Roles aren't useful until you attach them to a user × tenant pair. That mapping lives on NestAuthUserAccess (or NestAuthPlatformAccess for staff). The most common spot to assign a default role is the registrationHooks.onSignup hook — it runs after the user is created but before the first session is built, so the role lands in the very first JWT.

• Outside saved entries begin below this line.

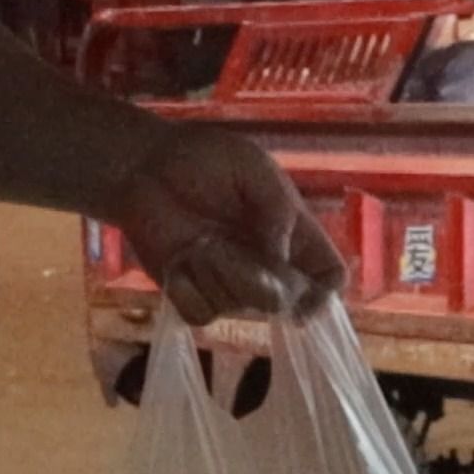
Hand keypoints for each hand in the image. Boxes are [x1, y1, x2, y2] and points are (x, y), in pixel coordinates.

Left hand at [98, 120, 348, 325]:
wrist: (145, 166)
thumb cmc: (204, 159)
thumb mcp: (252, 168)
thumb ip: (276, 210)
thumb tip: (281, 259)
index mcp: (293, 234)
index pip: (327, 277)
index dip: (324, 296)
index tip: (303, 300)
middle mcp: (267, 265)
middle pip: (281, 302)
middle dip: (252, 279)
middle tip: (221, 245)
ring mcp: (230, 284)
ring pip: (238, 308)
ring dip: (213, 272)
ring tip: (197, 240)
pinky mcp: (193, 295)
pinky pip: (201, 314)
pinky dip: (186, 289)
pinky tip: (179, 261)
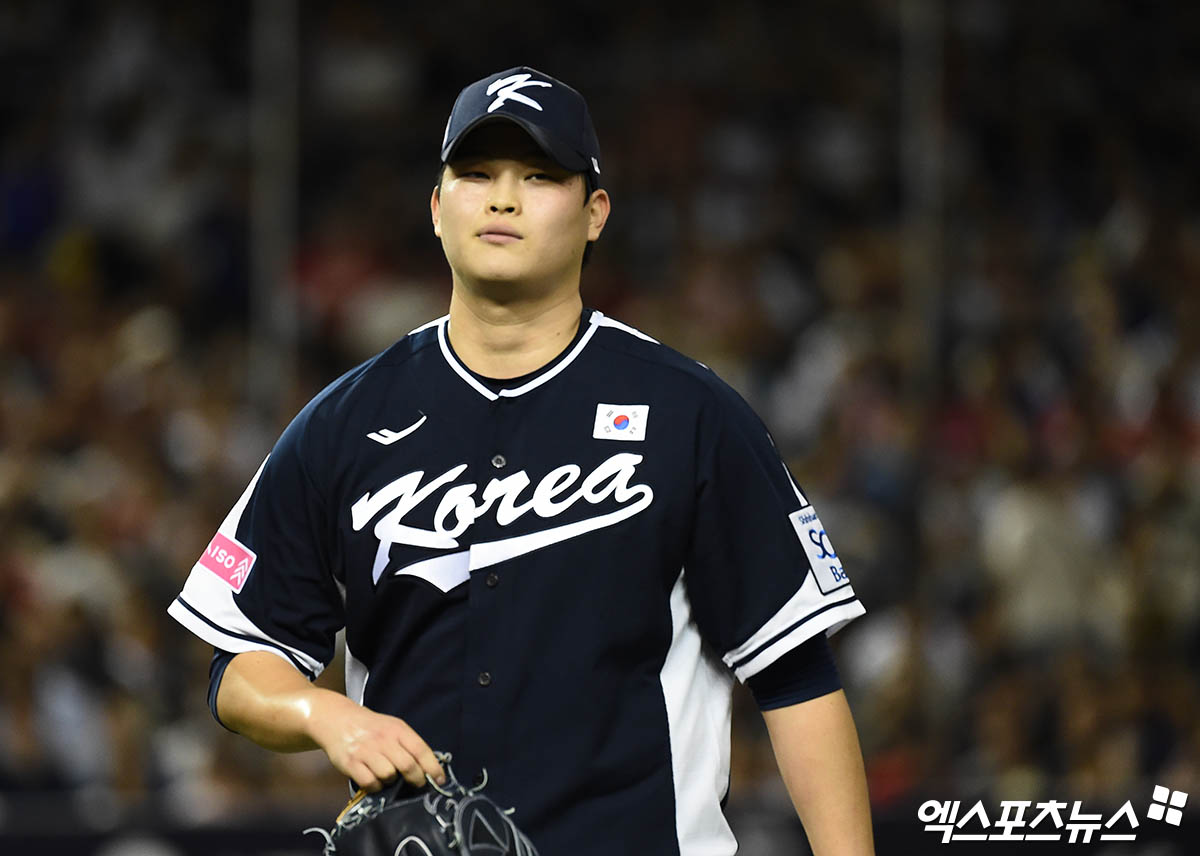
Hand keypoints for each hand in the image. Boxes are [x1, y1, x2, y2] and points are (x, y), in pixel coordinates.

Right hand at [306, 691, 445, 791]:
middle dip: (417, 779)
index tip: (439, 780)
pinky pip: (370, 783)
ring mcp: (366, 751)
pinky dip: (375, 786)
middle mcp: (383, 739)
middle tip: (417, 783)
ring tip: (388, 775)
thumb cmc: (370, 727)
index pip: (421, 750)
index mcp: (397, 729)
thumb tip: (429, 767)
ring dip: (392, 781)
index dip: (433, 768)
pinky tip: (374, 779)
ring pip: (389, 776)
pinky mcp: (351, 763)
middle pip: (408, 766)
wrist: (337, 719)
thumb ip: (408, 744)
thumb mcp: (392, 727)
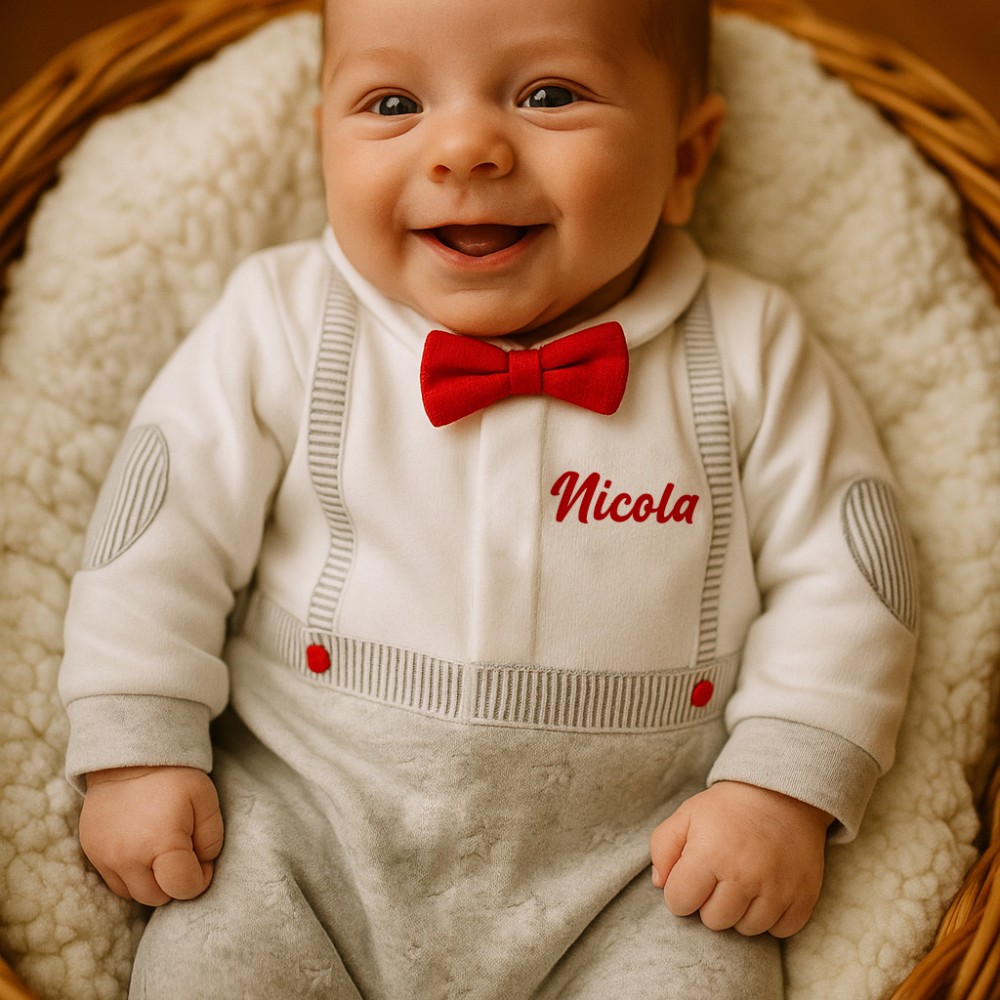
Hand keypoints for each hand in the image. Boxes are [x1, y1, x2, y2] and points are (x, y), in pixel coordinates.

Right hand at [79, 766, 223, 905]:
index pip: (183, 888)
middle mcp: (128, 857)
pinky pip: (115, 881)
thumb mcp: (205, 799)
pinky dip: (131, 874)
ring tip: (160, 851)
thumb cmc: (173, 777)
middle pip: (157, 897)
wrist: (129, 756)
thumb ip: (212, 839)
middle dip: (174, 882)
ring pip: (134, 894)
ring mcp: (105, 857)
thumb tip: (203, 866)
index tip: (201, 860)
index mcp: (161, 843)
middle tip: (182, 853)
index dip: (199, 879)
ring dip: (151, 881)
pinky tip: (141, 848)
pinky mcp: (91, 853)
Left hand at [649, 781, 830, 936]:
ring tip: (742, 882)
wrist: (782, 794)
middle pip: (713, 921)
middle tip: (719, 878)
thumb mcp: (686, 815)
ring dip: (740, 912)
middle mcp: (745, 875)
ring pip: (747, 930)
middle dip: (709, 903)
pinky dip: (772, 918)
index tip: (692, 876)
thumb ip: (663, 848)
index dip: (680, 892)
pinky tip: (766, 892)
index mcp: (710, 854)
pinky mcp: (803, 897)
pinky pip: (780, 931)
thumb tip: (660, 884)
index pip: (679, 903)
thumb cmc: (727, 808)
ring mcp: (778, 889)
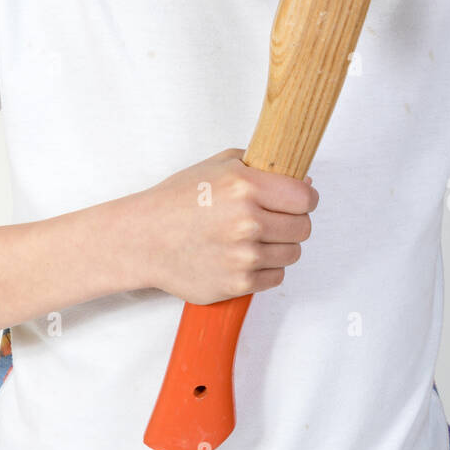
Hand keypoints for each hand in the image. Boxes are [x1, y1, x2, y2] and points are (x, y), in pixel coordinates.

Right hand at [139, 148, 317, 304]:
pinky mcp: (239, 284)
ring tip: (254, 237)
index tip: (298, 200)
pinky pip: (276, 276)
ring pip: (293, 253)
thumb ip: (260, 166)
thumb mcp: (217, 166)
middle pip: (303, 227)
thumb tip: (302, 180)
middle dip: (293, 222)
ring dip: (280, 246)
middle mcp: (247, 221)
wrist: (143, 239)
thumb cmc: (177, 201)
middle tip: (274, 219)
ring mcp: (244, 256)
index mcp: (244, 186)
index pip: (305, 197)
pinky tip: (244, 255)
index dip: (305, 198)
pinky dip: (266, 268)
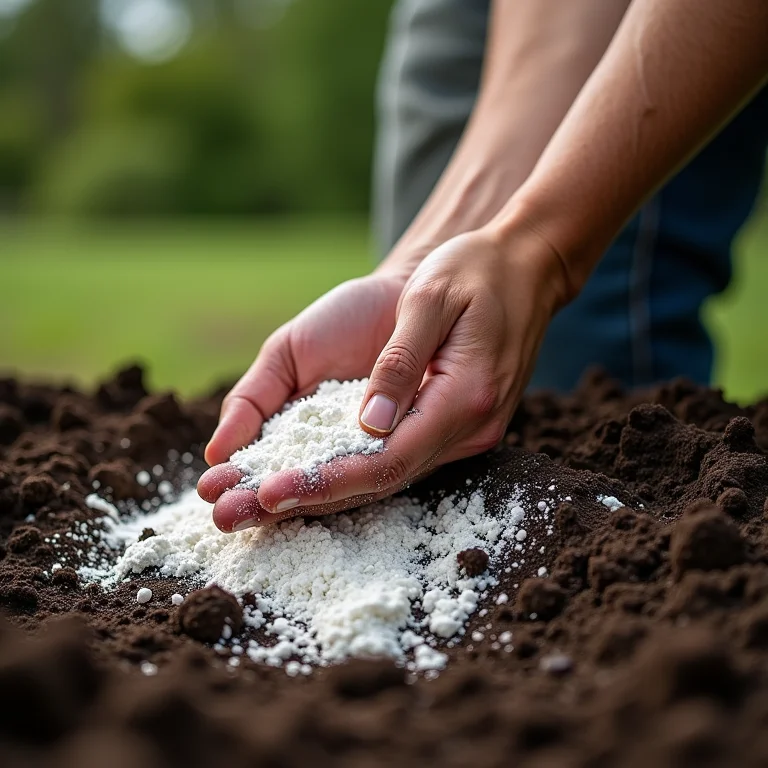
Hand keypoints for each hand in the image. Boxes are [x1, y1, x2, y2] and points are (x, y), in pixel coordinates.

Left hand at [199, 225, 568, 530]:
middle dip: (305, 500)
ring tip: (243, 505)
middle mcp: (465, 430)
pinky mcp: (444, 427)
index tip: (268, 492)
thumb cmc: (472, 271)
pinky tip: (293, 476)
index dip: (327, 481)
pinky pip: (388, 459)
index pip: (389, 460)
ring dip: (315, 493)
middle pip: (379, 482)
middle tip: (231, 514)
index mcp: (465, 398)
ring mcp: (458, 434)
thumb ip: (399, 361)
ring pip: (381, 477)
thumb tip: (368, 425)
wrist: (516, 269)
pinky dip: (338, 471)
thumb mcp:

import { NestAuthRole, RoleNameEnum, RoleGuardEnum } from '@ackplus/nest-auth';
 
registrationHooks: {
  onSignup: async (user, input) => {
    if (!input?.tenantId) return;
 
    const access = await user.getUserAccess(input.tenantId, /* createIfMissing */ true);
 
    const memberRole = await NestAuthRole.findOne({
      where: { name: RoleNameEnum.MEMBER, guard: RoleGuardEnum.PORTAL, isSystem: true },
      select: ['id'],
    });
 
    if (memberRole) {
      await access.assignRoles([memberRole.id]);
    }
  },
},

For programmatic role/permission management from your own services (admin endpoints, invitation flows, role-change UIs), use RoleService and PermissionService. They cover create / update / delete / assign / list, emit the matching events, and respect isSystem protection.

System vs custom roles

Roles can be marked isSystem: true. Those are protected — the admin console won't let users delete or rename them, and the library treats them as canonical. Use this for the handful of roles your code references by name (admin, member, owner); leave isSystem: false for end-user-defined roles ("Marketing Lead", "QA Manager") that admins can edit freely.